Poiché la trattazione è stata chiesta ai sensi dell’art. 380 -bis cod. proc. civ. a seguito di proposta di inammissibilità o comunque infondatezza del ricorso, e poiché la Corte ha deciso in conformità alla proposta, va fatto applicazione del terzo e del quarto comma dell’art. 96 cod. proc. civ., in assenza di indici che possano far propendere per una diversa applicazione della norma.
11.1. Quanto alla disciplina intertemporale, per effetto del rinvio operato dall’ultimo comma dell’art. 380 -bis cit. nel testo riformato, va richiamato l’indirizzo adottato dalle Sezioni Unite di questa Corte con la sentenza n. 27433/2023, secondo la quale detta normativa -in deroga alla previsione generale contenuta nell’art. 35 comma 1 d.lgs. n. 149 del 2022 -è immediatamente applicabile a seguito dell’adozione di una decisione conforme alla proposta, sebbene per
giudizi già pendenti alla data del 28 febbraio 2023; ciò in quanto l’art. 380 -bis cit. (che nella parte finale richiama l’art. 96, terzo e quarto comma, cit.) è destinato a trovare applicazione, come espressamente previsto dall’art. 35, comma 6, del d.lgs. n. 149 del 2022, anche nei giudizi introdotti con ricorso già notificato alla data del 1° gennaio 2023 e per i quali non è stata ancora fissata udienza o adunanza in camera di AVV_NOTAIOiglio, come quello in esame.

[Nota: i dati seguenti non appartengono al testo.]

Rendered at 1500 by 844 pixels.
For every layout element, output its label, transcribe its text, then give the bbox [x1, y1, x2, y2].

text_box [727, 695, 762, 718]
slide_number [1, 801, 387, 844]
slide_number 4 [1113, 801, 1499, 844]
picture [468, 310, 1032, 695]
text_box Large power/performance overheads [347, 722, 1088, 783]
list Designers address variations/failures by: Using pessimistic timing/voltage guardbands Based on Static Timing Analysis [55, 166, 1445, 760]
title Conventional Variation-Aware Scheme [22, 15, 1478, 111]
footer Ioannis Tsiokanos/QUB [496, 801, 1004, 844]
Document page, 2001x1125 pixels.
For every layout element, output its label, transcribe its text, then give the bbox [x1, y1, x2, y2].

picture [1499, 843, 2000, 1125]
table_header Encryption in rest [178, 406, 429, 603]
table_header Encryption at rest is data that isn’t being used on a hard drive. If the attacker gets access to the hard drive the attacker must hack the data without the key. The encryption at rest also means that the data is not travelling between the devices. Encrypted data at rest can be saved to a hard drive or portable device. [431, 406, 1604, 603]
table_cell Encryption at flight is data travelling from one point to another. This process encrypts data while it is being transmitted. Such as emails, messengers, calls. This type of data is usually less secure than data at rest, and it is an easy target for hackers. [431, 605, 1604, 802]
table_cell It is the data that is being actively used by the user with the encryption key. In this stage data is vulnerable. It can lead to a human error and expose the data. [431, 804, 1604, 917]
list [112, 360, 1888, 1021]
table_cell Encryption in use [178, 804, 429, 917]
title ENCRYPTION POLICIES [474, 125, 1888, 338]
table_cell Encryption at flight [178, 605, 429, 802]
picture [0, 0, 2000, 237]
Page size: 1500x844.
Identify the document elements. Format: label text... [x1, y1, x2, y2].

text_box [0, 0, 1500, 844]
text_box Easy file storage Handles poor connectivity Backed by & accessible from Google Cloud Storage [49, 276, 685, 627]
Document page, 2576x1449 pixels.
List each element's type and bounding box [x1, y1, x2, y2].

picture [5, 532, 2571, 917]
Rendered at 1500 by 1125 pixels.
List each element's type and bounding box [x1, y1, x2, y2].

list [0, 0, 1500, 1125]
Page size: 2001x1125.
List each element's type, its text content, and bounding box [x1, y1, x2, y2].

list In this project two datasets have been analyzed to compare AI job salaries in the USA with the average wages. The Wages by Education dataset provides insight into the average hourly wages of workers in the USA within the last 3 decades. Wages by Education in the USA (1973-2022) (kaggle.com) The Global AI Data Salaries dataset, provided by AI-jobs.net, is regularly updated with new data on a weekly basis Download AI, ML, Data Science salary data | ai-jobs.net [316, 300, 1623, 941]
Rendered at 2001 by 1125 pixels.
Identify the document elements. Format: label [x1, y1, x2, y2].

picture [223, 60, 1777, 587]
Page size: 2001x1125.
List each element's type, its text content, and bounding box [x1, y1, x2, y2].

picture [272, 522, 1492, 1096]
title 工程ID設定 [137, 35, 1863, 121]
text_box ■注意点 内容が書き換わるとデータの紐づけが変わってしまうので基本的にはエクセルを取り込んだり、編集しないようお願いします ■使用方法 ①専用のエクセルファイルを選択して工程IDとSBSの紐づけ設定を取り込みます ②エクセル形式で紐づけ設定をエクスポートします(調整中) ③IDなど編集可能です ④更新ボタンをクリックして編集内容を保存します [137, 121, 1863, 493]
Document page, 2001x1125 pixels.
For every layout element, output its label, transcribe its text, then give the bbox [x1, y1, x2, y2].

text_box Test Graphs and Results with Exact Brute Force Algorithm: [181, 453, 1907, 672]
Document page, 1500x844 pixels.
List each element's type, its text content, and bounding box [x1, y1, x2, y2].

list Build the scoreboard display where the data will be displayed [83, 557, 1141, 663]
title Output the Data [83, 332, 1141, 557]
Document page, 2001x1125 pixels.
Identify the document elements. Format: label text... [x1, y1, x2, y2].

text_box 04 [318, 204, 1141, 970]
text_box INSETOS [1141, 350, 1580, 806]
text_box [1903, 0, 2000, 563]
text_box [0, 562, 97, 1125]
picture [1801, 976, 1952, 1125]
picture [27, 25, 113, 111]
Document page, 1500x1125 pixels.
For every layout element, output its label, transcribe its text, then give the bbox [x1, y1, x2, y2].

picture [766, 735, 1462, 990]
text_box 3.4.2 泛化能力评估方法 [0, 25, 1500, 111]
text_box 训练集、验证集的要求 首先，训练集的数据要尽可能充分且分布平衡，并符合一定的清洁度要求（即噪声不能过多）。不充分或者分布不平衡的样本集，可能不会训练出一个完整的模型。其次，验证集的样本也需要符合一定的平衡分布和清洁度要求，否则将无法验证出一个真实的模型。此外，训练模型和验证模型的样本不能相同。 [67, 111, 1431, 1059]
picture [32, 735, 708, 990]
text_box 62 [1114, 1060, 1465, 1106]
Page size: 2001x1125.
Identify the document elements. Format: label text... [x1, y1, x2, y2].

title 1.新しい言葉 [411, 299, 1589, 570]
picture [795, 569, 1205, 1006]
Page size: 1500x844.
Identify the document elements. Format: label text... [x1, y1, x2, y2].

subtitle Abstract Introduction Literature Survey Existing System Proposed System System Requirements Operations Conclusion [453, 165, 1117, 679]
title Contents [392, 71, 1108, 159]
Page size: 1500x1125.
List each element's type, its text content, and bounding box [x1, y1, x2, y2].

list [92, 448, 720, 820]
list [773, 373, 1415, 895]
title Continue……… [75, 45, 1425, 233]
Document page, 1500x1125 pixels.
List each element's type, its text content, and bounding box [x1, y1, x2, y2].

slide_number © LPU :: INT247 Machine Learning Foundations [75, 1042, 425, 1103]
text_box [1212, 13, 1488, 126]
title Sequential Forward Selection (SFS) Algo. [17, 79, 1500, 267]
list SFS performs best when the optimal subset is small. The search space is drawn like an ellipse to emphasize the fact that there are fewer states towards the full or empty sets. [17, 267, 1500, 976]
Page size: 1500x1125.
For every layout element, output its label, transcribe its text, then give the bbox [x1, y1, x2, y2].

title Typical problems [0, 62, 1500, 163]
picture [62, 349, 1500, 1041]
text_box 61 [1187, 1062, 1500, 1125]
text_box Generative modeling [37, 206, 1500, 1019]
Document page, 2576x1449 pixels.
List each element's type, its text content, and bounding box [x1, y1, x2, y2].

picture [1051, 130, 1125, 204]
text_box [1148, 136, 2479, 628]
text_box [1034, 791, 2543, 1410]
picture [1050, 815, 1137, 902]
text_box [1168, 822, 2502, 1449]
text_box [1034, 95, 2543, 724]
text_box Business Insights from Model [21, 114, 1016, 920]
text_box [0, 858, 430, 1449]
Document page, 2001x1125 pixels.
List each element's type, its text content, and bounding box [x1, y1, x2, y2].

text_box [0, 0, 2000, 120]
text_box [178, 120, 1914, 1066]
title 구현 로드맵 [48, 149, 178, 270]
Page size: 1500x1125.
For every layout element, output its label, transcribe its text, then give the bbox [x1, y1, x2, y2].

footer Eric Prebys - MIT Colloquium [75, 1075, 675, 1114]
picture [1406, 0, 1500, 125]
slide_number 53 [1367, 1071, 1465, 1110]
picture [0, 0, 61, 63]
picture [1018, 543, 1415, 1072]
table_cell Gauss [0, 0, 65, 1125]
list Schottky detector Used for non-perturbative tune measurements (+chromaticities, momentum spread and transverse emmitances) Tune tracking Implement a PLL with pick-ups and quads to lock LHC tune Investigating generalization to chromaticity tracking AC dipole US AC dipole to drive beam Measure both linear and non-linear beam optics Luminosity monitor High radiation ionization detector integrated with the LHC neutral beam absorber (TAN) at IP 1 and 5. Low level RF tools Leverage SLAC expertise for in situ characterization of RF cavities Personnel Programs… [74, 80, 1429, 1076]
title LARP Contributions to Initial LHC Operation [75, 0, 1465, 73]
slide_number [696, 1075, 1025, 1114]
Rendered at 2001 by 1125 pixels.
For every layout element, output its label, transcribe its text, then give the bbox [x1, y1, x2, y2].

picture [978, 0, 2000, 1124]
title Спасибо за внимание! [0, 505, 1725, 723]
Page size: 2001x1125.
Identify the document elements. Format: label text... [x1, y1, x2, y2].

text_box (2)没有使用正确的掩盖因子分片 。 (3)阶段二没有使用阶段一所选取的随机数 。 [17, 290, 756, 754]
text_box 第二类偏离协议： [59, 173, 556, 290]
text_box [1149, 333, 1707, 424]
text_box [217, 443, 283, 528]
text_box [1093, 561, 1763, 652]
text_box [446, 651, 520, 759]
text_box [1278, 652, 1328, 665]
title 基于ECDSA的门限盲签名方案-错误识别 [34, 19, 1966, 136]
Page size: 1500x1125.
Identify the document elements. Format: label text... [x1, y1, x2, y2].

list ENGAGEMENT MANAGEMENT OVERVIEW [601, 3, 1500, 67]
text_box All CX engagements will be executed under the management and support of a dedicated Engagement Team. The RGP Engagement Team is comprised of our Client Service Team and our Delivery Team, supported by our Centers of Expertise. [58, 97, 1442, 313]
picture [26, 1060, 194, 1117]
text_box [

11.2. Sulla scorta di quanto esposto, la parte ricorrente va condannata al pagamento di una somma, equitativamente determinata in € 2 .000,00 in favore della controparte e di una ulteriore somma, pari ad € 3 .000,00 in favore della cassa delle ammende;
12. sussistono i presupposti processuali per il versamento – ai sensi dell’art. 13, comma 1-quater, del d.P.R. 30 maggio 2002, n. 115 da parte della ricorrente, di un ulteriore importo a titolo di contributo unificato pari a quello previsto per l’impugnazione, se dovuto.
la Corte rigetta il ricorso;
condanna i ricorrenti in solido al pagamento, in favore del controricorrente, delle spese del presente giudizio che liquida in € 2.000,00 per compensi professionali, € 200,00 per esborsi oltre rimborso forfettario delle spese generali nella misura del 15% e altri accessori di legge se dovuti;
condanna i ricorrenti al pagamento, ai sensi dell’art. 96, comma terzo, cod. proc. civ., della somma di € 2.000,00 in favore della controricorrente nonché, ai sensi dell’art. 96, comma quarto, cod. proc. civ., di un’ulteriore somma di € 3.000,00 in favore della cassa delle ammende.
Ai sensi dell’art. 13, comma 1-quater d.P.R. 115 del 2002, dà atto della sussistenza dei presupposti processuali per il versamento, da parte dei ricorrenti, di un ulteriore importo a titolo di contributo
unificato pari a quello previsto per il ricorso, a norma del comma 1bis dello stesso articolo 13, se dovuto.